Earth 2.0
Guest List:
- David Latham, Astronomer at the Harvard-Smithsonian Center for Astrophysics,
- Dimitar Sasselov, Professor of Astronomy at Harvard University, director of the Harvard Origins of Life Initiative,
- Jason Wright, Professor of Astronomy at Penn State, expert in the search for advanced extraterrestrial civilizations,
- Sarah Rugheimer, PhD student at Harvard University studying the atmospheres of exoplanets.
With hundreds of Earth-like planets discovered over the past few years, it’s fair to say we’re on the verge of finding alien life. Two new programs at NASA hope to find and analyze thousands more of these exoplanets, as they’re called. Scientists working on the Transiting Exoplanet Surveying Satellite (TESS) and the James Webb Space Telescope say there’s a very real chance of finding extraterrestrial life within the next two decades. So, if we’re about to meet our extraterrestrial neighbors, let’s get to work on some opening lines. What if we’re really not alone?
What’s the news?
The search for exoplanets is heating up — they’ve found 700 exoplanets in the last six months.
Some of them are very strange: There’s Kepler-421b, which has a year that lasts 704 days, the longest on record for a small ‘transiting’ planet. Then there’s a gas giant that orbits 20,000 times further away from its star than Earth is from the Sun. It takes tens of thousands of our years to go around once.

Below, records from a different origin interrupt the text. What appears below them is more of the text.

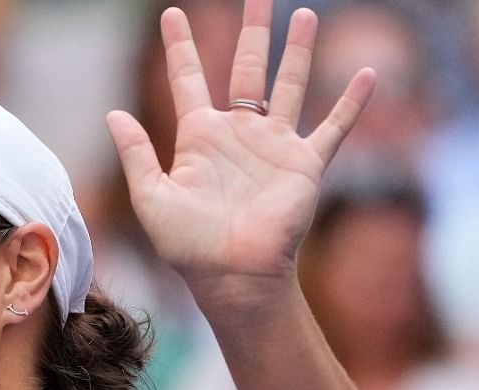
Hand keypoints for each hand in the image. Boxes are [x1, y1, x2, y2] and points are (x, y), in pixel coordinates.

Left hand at [107, 0, 374, 302]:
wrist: (233, 275)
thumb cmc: (188, 245)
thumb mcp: (152, 197)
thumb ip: (137, 154)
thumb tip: (113, 114)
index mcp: (199, 137)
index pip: (189, 80)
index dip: (181, 48)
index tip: (172, 14)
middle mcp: (239, 134)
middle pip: (246, 69)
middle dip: (251, 32)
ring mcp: (274, 146)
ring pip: (289, 85)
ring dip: (297, 52)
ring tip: (304, 14)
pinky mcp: (305, 164)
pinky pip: (332, 127)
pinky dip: (350, 103)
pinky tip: (366, 74)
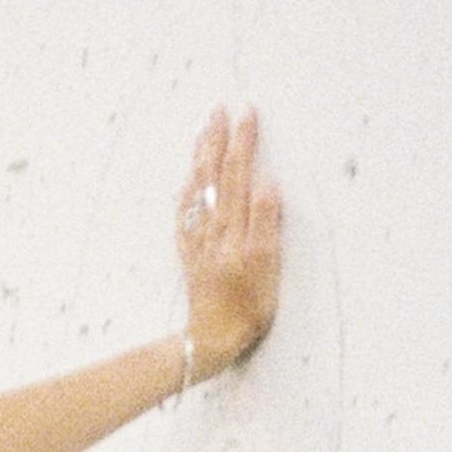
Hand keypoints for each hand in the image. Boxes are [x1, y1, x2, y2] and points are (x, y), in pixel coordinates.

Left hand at [176, 103, 283, 376]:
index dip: (243, 143)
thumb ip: (266, 222)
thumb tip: (267, 182)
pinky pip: (184, 216)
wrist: (211, 341)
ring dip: (200, 159)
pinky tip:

They’ve found a planet turning around a star in a binary-star system, and another planet in the so-called ‘Goldilocks’ or habitable zone that’s rocky like the Earth but 17 times more massive. For a (growing) list of the most extreme exoplanets, look here.
The big news is that the Milky Way alone contains by NASA’s estimate as many as 100 billion other planets, 10% of which might be in the right zone. This makes it all the likelier that there’s life out there, as astronomers have long suspected. All it took was someone to look using the right equipment.

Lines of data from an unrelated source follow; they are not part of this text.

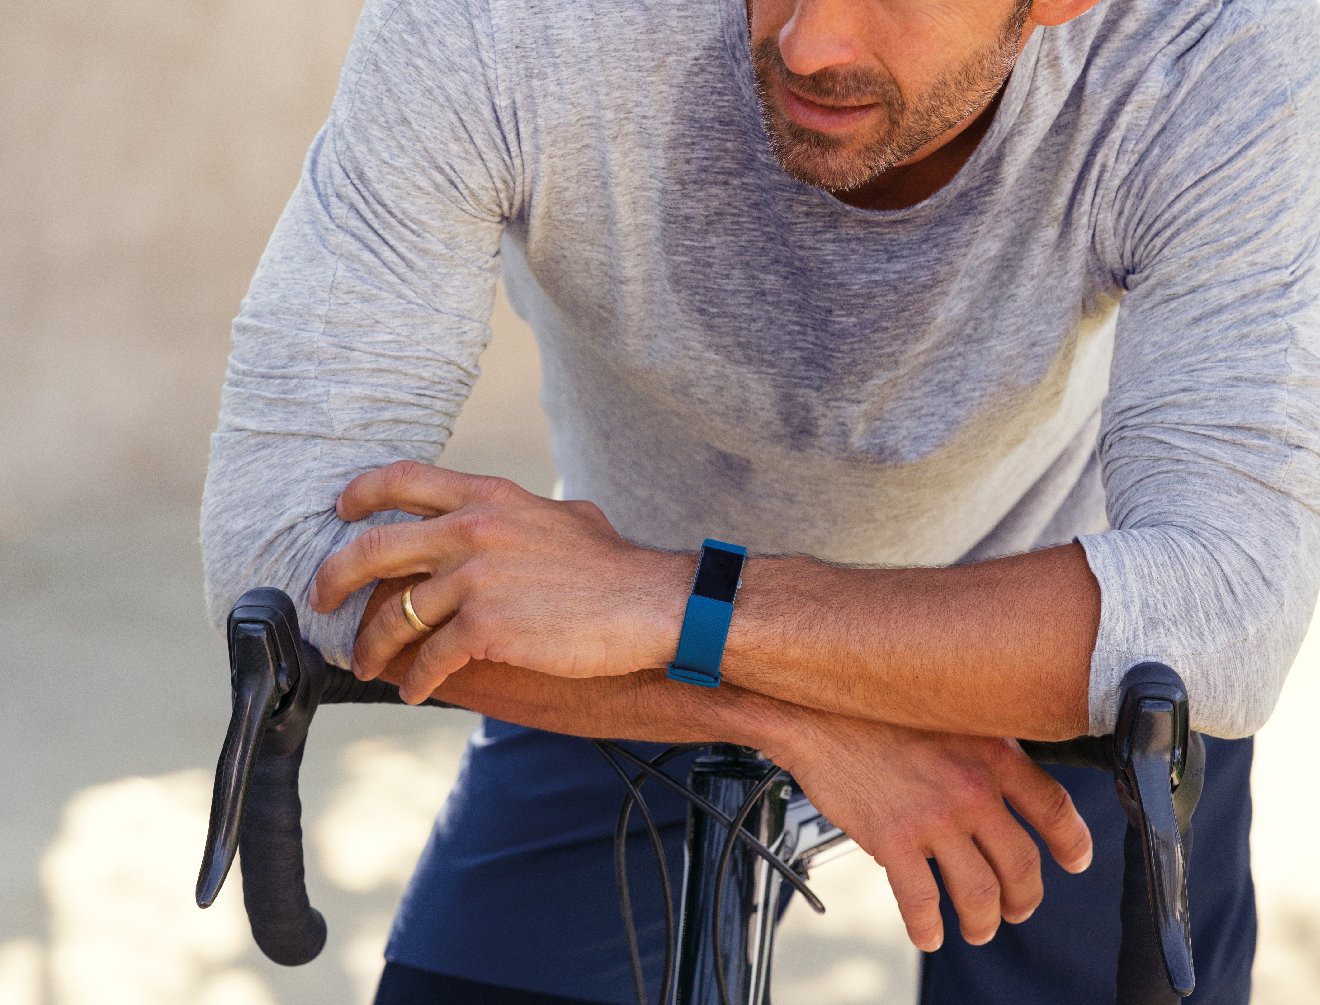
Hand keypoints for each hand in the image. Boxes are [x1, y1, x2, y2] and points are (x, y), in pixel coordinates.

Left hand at [310, 461, 688, 701]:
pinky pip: (429, 657)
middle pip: (374, 547)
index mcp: (489, 497)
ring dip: (372, 646)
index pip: (404, 478)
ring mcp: (476, 579)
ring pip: (395, 614)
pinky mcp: (486, 628)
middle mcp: (473, 529)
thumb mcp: (561, 517)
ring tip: (367, 664)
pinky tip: (414, 689)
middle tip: (323, 599)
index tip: (341, 512)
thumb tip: (499, 516)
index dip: (361, 493)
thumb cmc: (611, 568)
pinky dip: (415, 678)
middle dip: (335, 577)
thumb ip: (517, 514)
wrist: (647, 604)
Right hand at [764, 714, 1091, 951]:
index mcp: (992, 752)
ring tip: (978, 929)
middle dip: (1024, 898)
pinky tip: (929, 934)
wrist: (816, 713)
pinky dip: (929, 928)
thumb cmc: (874, 709)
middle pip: (1022, 863)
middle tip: (1017, 908)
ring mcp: (933, 817)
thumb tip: (1003, 783)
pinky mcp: (892, 839)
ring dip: (984, 922)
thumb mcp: (946, 714)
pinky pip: (922, 902)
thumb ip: (979, 749)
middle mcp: (971, 788)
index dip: (1072, 842)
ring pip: (980, 893)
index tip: (1074, 860)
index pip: (1054, 807)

All this sets up the flashy NASA announcement that we will find alien life in next twenty years. Is that plausible? is the question.
What’s next?
There are two planned telescopic/observational projects that are going to change the exoplanet search fundamentally.
TESS (the Transiting Exoplanet Survey Satellite) will launch in 2017. It’s run out of MIT, with funding from Google. And its mission will be to perform a “whole-sky survey” — covering 400 times more sky than Kepler has — looking at the brightest stars for transiting exoplanets.
Then the James Webb Space Telescope (really the next Hubble) will serve as the big eye in the sky for the foreseeable future after a delayed launch in 2018. It will launch in 2018, with ‘remote sensing’ infrared sight that will allow astronomers on the ground to look for chemical patterns coming off of planets that suggest life.
There’s still a long way to go for positive proof, though — the necessary rocketry and observation technology isn’t even on the books yet.
Life
The search right now is limited to looking for planets at the right size and in the right neighborhood with respect to their star: that ‘habitable zone’.
The astronomer Christopher McKay says we need to look, when we have better instruments, for six components that, found together, are ‘certainly damn interesting’: oxygen, “temperature, water, sunlight, nitrogen, and nothing that will kill” everything. Life like ours depends on the climate control that comes from water, too; astrobiologists are highlighting the importance of a water ocean.
The worries
Stephen Hawking wants us to lay off the search for alien life:
“I imagine they might exist in massive ships, having used up all the resources from their home planet. Such advanced aliens would perhaps become nomads, looking to conquer and colonise whatever planets they can reach… If aliens ever visit us, I think the outcome would be much as when Christopher Columbus first landed in America, which didn’t turn out very well for the American Indians.”
Nick Bostrom says any proof of advanced life anywhere is bad news. The Fermi Paradox implies little communicating life in our neighborhood. That could be because of one of two “Great Filters”:
a) The advent of life is surprisingly rare, and we’re precious!; or
b) All life keeps wiping itself out past a certain point of development, due to machine superintelligence or environmental collapse.
Back to earth: there are now and ever will be funding troubles. Shifting away from SETI and going to what Latham called the long-cut way — “searching for abodes” — made this work more palatable as pure science and less sci-fi. SETI got Senator Proxmire’s “Golden Fleece” award for government spending.
Still, NASA has had to team up with the Canadian and European space agencies to launch the $8.8 billion James Webb telescope. Sarah Seager says the exoplanet search is the test of
whether or not we as a society still believe in building marvelous things and in bearing the costs and disappointments that invariably attend such projects. It is a question uniquely addressed to Americans, for if we do not build the James Webb Space Telescope, no one else will.